Collected data:
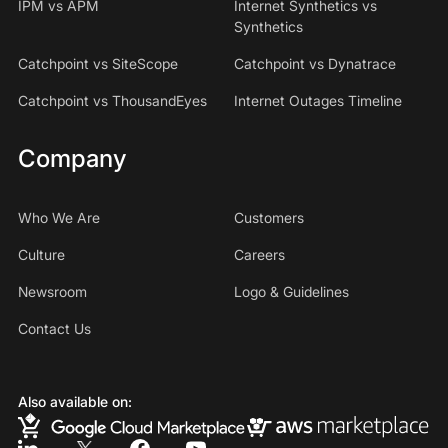
IPM vs APM
Internet Synthetics vs
Synthetics
Catchpoint vs SiteScope
Catchpoint vs Dynatrace
Catchpoint vs ThousandEyes
Internet Outages Timeline
Company
Who We Are
Customers
Culture
Careers
Newsroom
Logo & Guidelines
Contact Us
Also available on:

**DIRECTIVE:** Quote all of the entries word for word, omitting any pictures.

**RESPONSE TO THIS TASK:**
IPM vs APM
Internet Synthetics vs
Synthetics
Catchpoint vs SiteScope
Catchpoint vs Dynatrace
Catchpoint vs ThousandEyes
Internet Outages Timeline
Company
Who We Are
Customers
Culture
Careers
Newsroom
Logo & Guidelines
Contact Us
Also available on:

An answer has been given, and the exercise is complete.